Dennoch ist nicht alles Gold was glänzt, denn diese Werte könnten noch besser sein, wenn die andauernde, illegale Piraterie im Netz nicht wäre. Trotz einiger verschärften Maßnahmen zur Eindämmung
der Internet-Piraterie, hatte die Musikindustrie auch im vergangen Jahr große Probleme damit das illegale Down- und Uploaden von Musiktiteln in den Griff zu bekommen, denn mehr als ein Viertel der
weltweiten User besuchen regelmäßig illegale Websites. Frankreich geht bereits mit einem positiven Beispiel voran, welches nachweislich die Nutzung legaler Musik fördert, denn die Franzosen
gründeten 2009 eine Behörde, die gegen Urheberrechtsverletzungen im Internet vorgeht und das mit Erfolg. Die USA hat bereits signalisiert demnächst ebenfalls ein Gesetz auf den Weg zu bringen, um
die Nutzung illegaler Musikmedien einzudämmen.

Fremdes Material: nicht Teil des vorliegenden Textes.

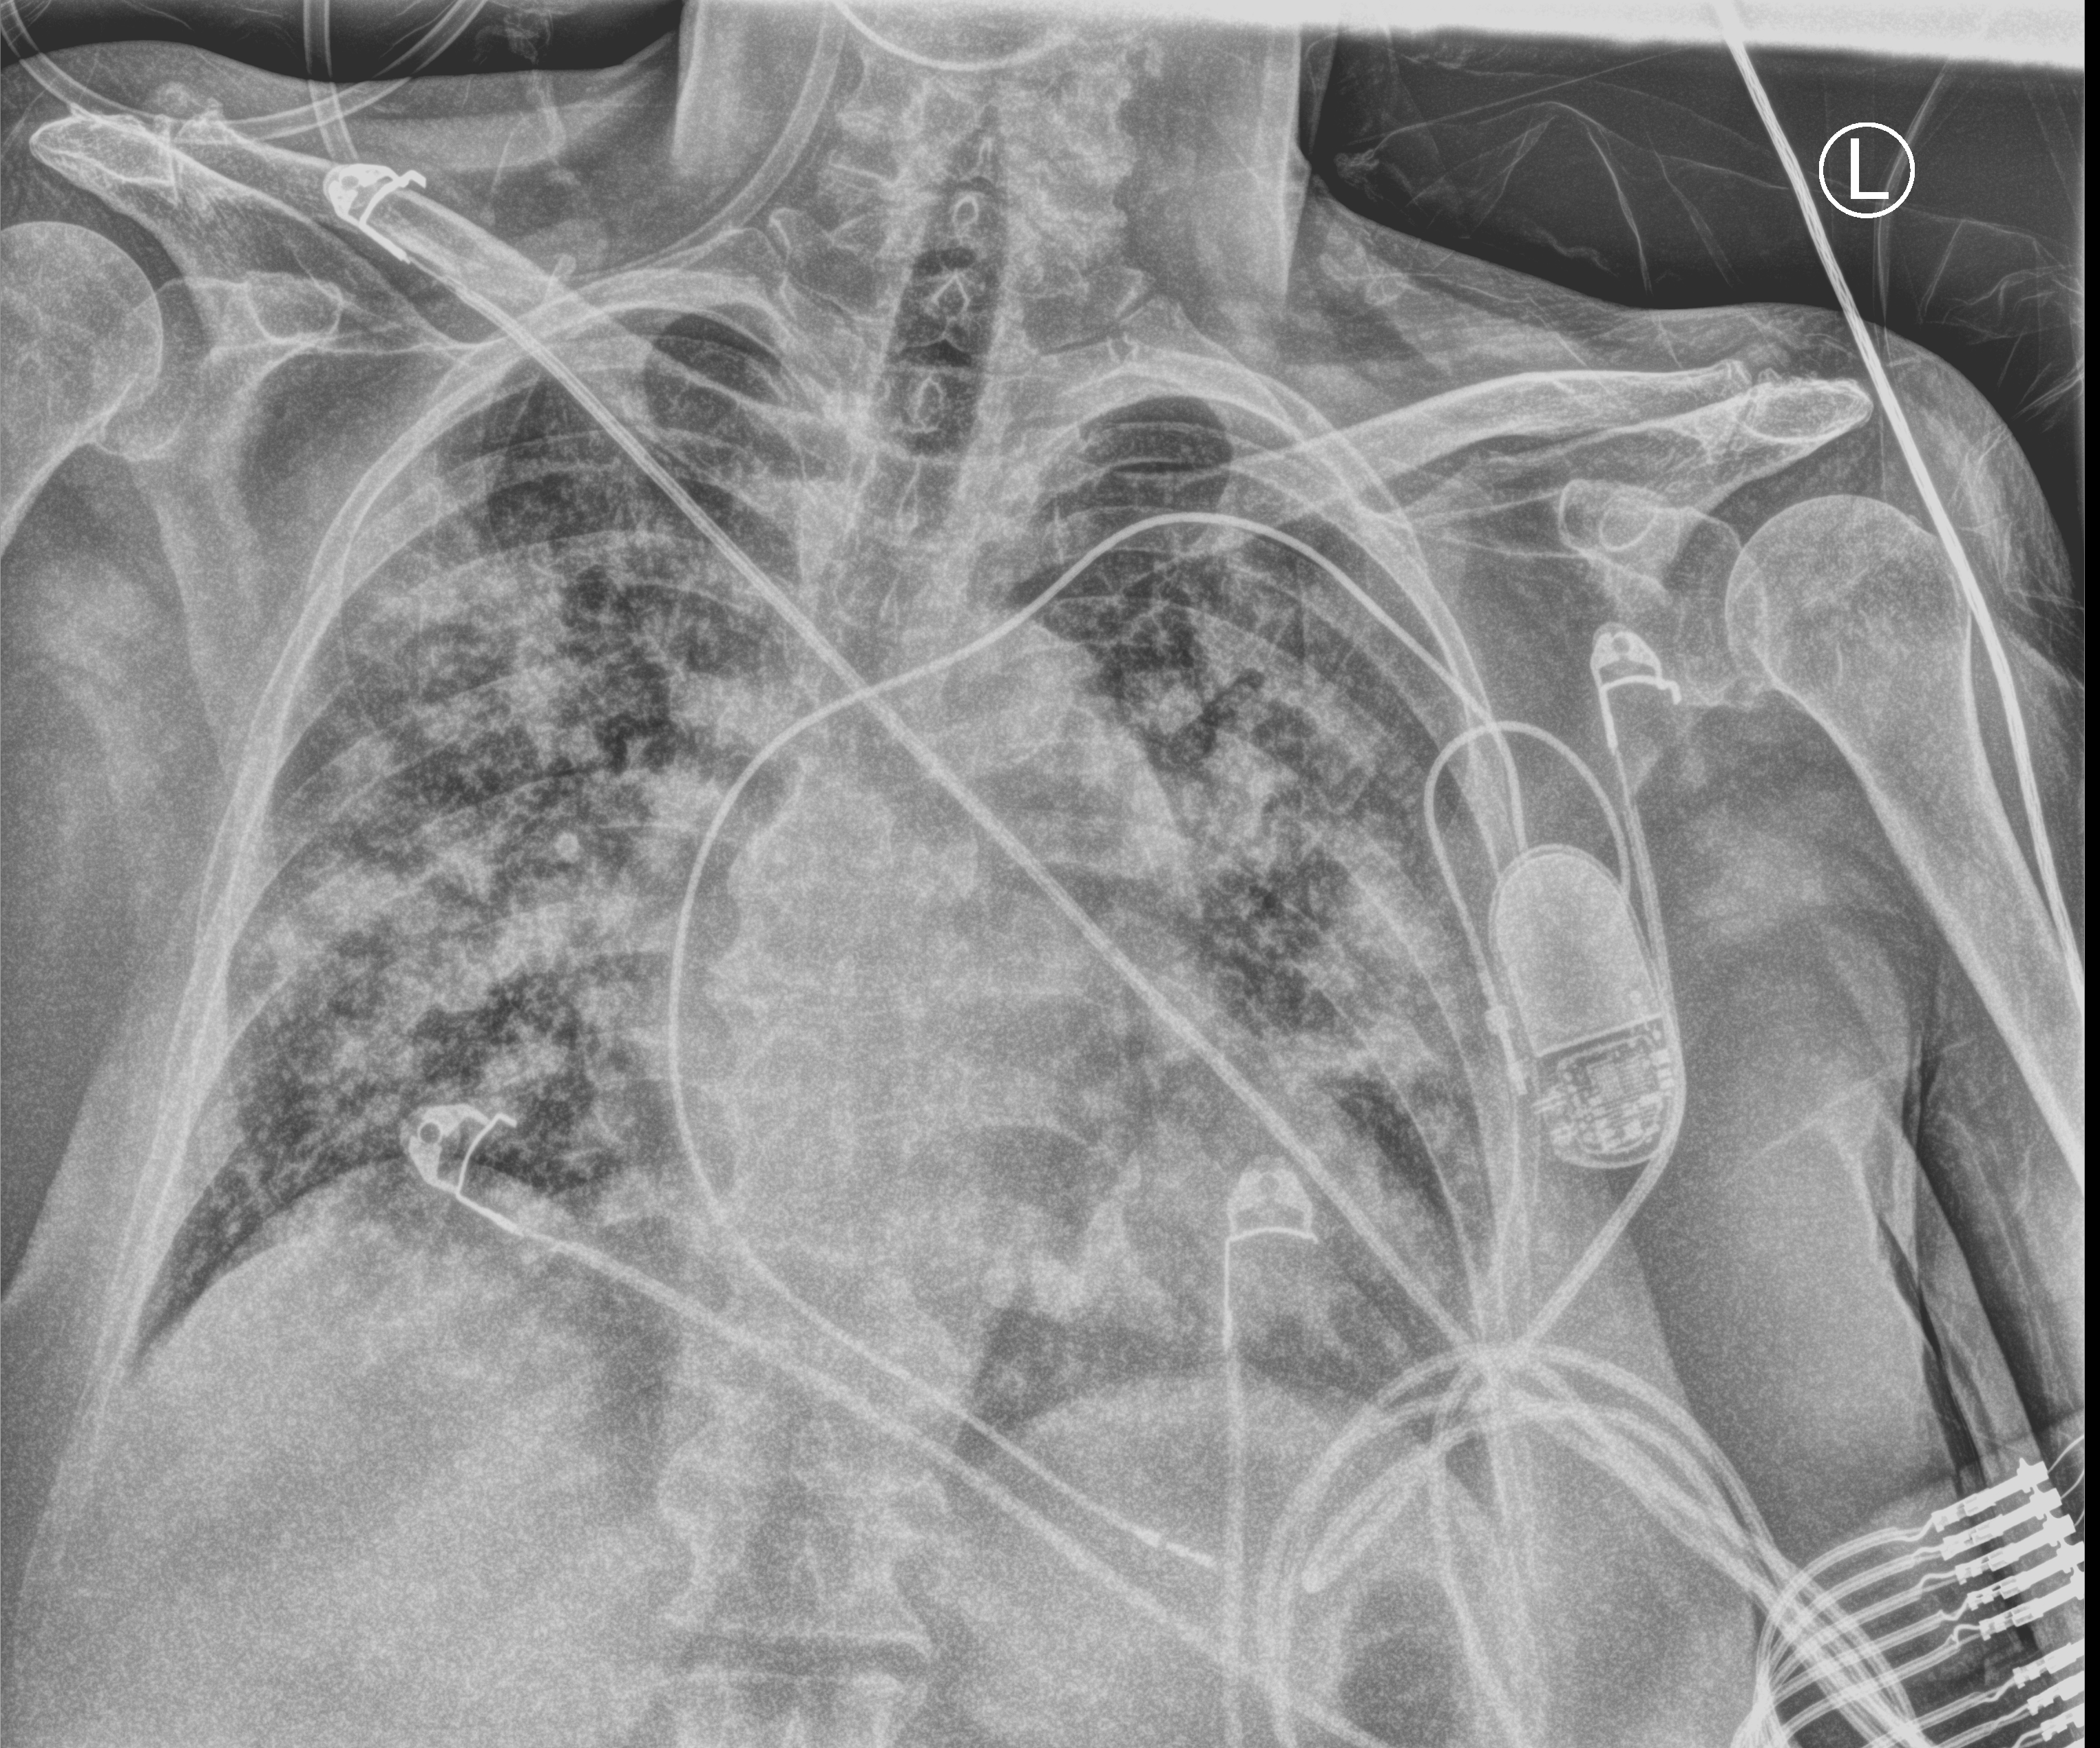
Bedside chest radiograph (computed radiography); anteroposterior (AP) projection. Female patient hospitalised with COVID-19, age 75–90 years.
From the hospital-stay record, not from the radiograph (when in the stay this image was taken is not recorded): admitted to intensive care during this hospital stay: no; hypertension (admission record): yes; mechanically ventilated during this hospital stay: no.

Internet-Piraterie hin oder her, das Medium Internet ist für die gesamte Musikindustrie wichtig, denn laut Edgar Berger (President & CEO International von Sony Music) gebe es keinerlei
zeitliche und räumliche Begrenzungen. Ebenso sei die positive Erhöhung der Interaktivität zwischen Künstlern und Konsumenten auf das Internet zurückzuführen.